Konsep tersebut juga
berlaku di Indonesia. Di Indonesia, hak eksklusif pemegang hak cipta
termasuk "kegiatan menerjemahkan, mengadaptasi, mengaransemen,
mengalihwujudkan, menjual, menyewakan, meminjamkan, mengimpor,
memamerkan, mempertunjukkan kepada publik, menyiarkan, merekam, dan
mengkomunikasikan ciptaan kepada publik melalui sarana apapun"[2].
Selain
itu, dalam hukum yang berlaku di Indonesia diatur pula "hak terkait",
yang berkaitan dengan hak cipta dan juga merupakan hak eksklusif, yang
dimiliki oleh pelaku karya seni (yaitu pemusik, aktor, penari, dan
sebagainya), produser rekaman suara, dan lembaga penyiaran untuk
mengatur pemanfaatan hasil dokumentasi kegiatan seni yang dilakukan,
direkam, atau disiarkan oleh mereka masing-masing (UU 19/2002 pasal 1
butir 9–12 dan bab VII). Sebagai contoh, seorang penyanyi berhak
melarang pihak lain memperbanyak rekaman suara nyanyiannya.
Hak-hak
eksklusif yang tercakup dalam hak cipta tersebut dapat dialihkan,
misalnya dengan pewarisan atau perjanjian tertulis (UU 19/2002 pasal 3
dan 4). Pemilik hak cipta dapat pula mengizinkan pihak lain melakukan
hak eksklusifnya tersebut dengan lisensi, dengan persyaratan tertentu
(UU 19/2002 bab V).
Perlindungan Hak Cipta
Di zaman modern
ini, kesenian sudah merupakan bagian dari kehidupan manusia. Seni
sebagai bagian dari kreatifitas manusia, mempunyai ciri yang unik dan
spesifik. Tidak ada standar baku dalam menilai kualitasnya. Tidak ada
pula petunjuk dan aturan yang kaku dalam proses penciptaannya. Karena
bersifat individual maka seni juga berurusan dengan subjektifitas. Dari
subjektifitas ini tidaklah mungkin memaksakan selera dalam menikmatinya.
Akan tetapi yang pasti bahwa seni telah menjadi kebutuhan yang sangat
penting bagi kehidupan manusia sebagai makhluk yang berbudaya, untuk
diciptakan kemudian dinikmati, sebagai hiburan maupun untuk diapresiasi.
● ● ● ● ●
TUJUAN TUGAS:
Tolong ketik ulang kutipan tentang hak cipta tanpa perubahan apa pun, dimulai dengan "Perlindungan Hak Cipta" dan terus sampai "maupun untuk diapresiasi.". Data ini diambil dari sumber yang berbeda.

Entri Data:
● ● ● ● ●
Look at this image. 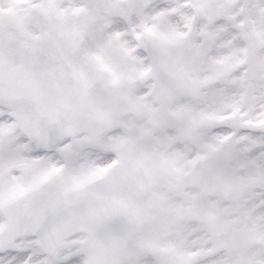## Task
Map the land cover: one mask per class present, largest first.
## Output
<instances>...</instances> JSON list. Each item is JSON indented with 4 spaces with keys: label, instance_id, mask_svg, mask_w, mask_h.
Segmentation results:
<instances>
[{
    "label": "snow or ice",
    "instance_id": "obj_1",
    "mask_svg": "<svg viewBox=\"0 0 264 264\" xmlns=\"http://www.w3.org/2000/svg\"><path fill=\"white\" fill-rule=\"evenodd\" d=\"M0 264H264V0H0Z\"/></svg>",
    "mask_w": 264,
    "mask_h": 264
}]
</instances>
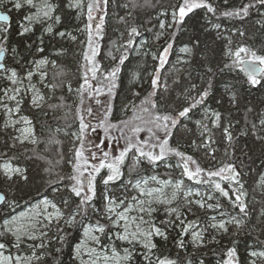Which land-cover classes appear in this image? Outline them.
Returning a JSON list of instances; mask_svg holds the SVG:
<instances>
[{"label":"snow or ice","instance_id":"snow-or-ice-1","mask_svg":"<svg viewBox=\"0 0 264 264\" xmlns=\"http://www.w3.org/2000/svg\"><path fill=\"white\" fill-rule=\"evenodd\" d=\"M223 5L0 0V264H264V0Z\"/></svg>","mask_w":264,"mask_h":264},{"label":"trees","instance_id":"trees-1","mask_svg":"<svg viewBox=\"0 0 264 264\" xmlns=\"http://www.w3.org/2000/svg\"><path fill=\"white\" fill-rule=\"evenodd\" d=\"M163 2L165 4H167L169 2H174V1L173 0H163ZM217 2L220 3L221 7H224L223 0H217ZM117 14L123 15L124 12L122 9L117 8L115 3H113L109 9L108 25L106 26V35H105L104 39L100 42L102 52H101V55L97 57V59L101 61L102 65H107V63H108V61L105 59V57L103 55V51L106 50V47H107L108 42H109V38L116 39L119 36V32L115 30L119 27L116 24V15ZM155 14H156V11L153 9H149L146 12L142 10L140 13H138V23H144L145 26L149 27V28L152 27L153 24L155 23ZM200 15H203V14L201 13ZM149 19H151V21H152L151 23H148ZM255 19H256V14L253 13L251 20L254 21ZM14 21H15V14H13V22ZM192 22L203 23V20H199V18H194L193 21H190V23H192ZM65 23L67 25H69V30H73V28L71 27L72 25H81L82 24L81 21L77 20L76 22H74L73 19L69 20L67 18L65 20ZM223 23H225L226 25L230 24L229 21H223ZM75 34L78 36V32H76ZM144 35H145V37H149V38L152 37V34L147 32V31L144 32ZM257 37L258 38L255 41H249V43L254 42L255 46L257 48H260L262 41L259 38V34H257ZM63 43H64L65 48L69 49V53L66 57H62L61 59L63 61H65L70 66V68L73 72H75V70H76L75 69V57L73 56V53L77 51L78 45H73L67 41H65ZM173 57H174V55L170 59L174 60ZM134 64H135V58H133L129 62V67H132V65H134ZM262 92H264V89H260L259 91H255L253 96L250 98L254 99V100L262 99V98H264L261 96ZM43 120H44V117L41 116L40 122L43 123ZM49 122L52 123L54 126L57 123L56 121H52V120H49ZM38 127H39V125H38ZM61 138H63V137H61ZM43 147H44L43 145H40L41 149ZM73 235L77 236L78 233H74ZM170 248H171V245H169V249ZM241 248H243V244H241ZM167 251H168V249L165 250L166 253H167ZM68 252H69V249L66 247L64 249V254L62 257L64 264H68V260H69ZM208 259L213 260V264H214V259H215L214 257L209 256Z\"/></svg>","mask_w":264,"mask_h":264},{"label":"rangeland","instance_id":"rangeland-1","mask_svg":"<svg viewBox=\"0 0 264 264\" xmlns=\"http://www.w3.org/2000/svg\"><path fill=\"white\" fill-rule=\"evenodd\" d=\"M173 1H174V0H173ZM73 21L76 22L77 20L73 19ZM80 26H82V24H81ZM79 35H80V34L78 33V36H79ZM81 38H82V37H81ZM152 50H153V51L155 50V47H154V46H153ZM145 59H147L148 62H149L150 64L152 63L150 57H146ZM173 59L175 60V55H174ZM101 99H103V97H101ZM92 106H93L94 108H98V106L95 105L94 103L92 104Z\"/></svg>","mask_w":264,"mask_h":264}]
</instances>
● ● ● ● ●
KELUARAN LENGKAP:
Perlindungan Hak Cipta
Di zaman modern
ini, kesenian sudah merupakan bagian dari kehidupan manusia. Seni
sebagai bagian dari kreatifitas manusia, mempunyai ciri yang unik dan
spesifik. Tidak ada standar baku dalam menilai kualitasnya. Tidak ada
pula petunjuk dan aturan yang kaku dalam proses penciptaannya. Karena
bersifat individual maka seni juga berurusan dengan subjektifitas. Dari
subjektifitas ini tidaklah mungkin memaksakan selera dalam menikmatinya.
Akan tetapi yang pasti bahwa seni telah menjadi kebutuhan yang sangat
penting bagi kehidupan manusia sebagai makhluk yang berbudaya, untuk
diciptakan kemudian dinikmati, sebagai hiburan maupun untuk diapresiasi.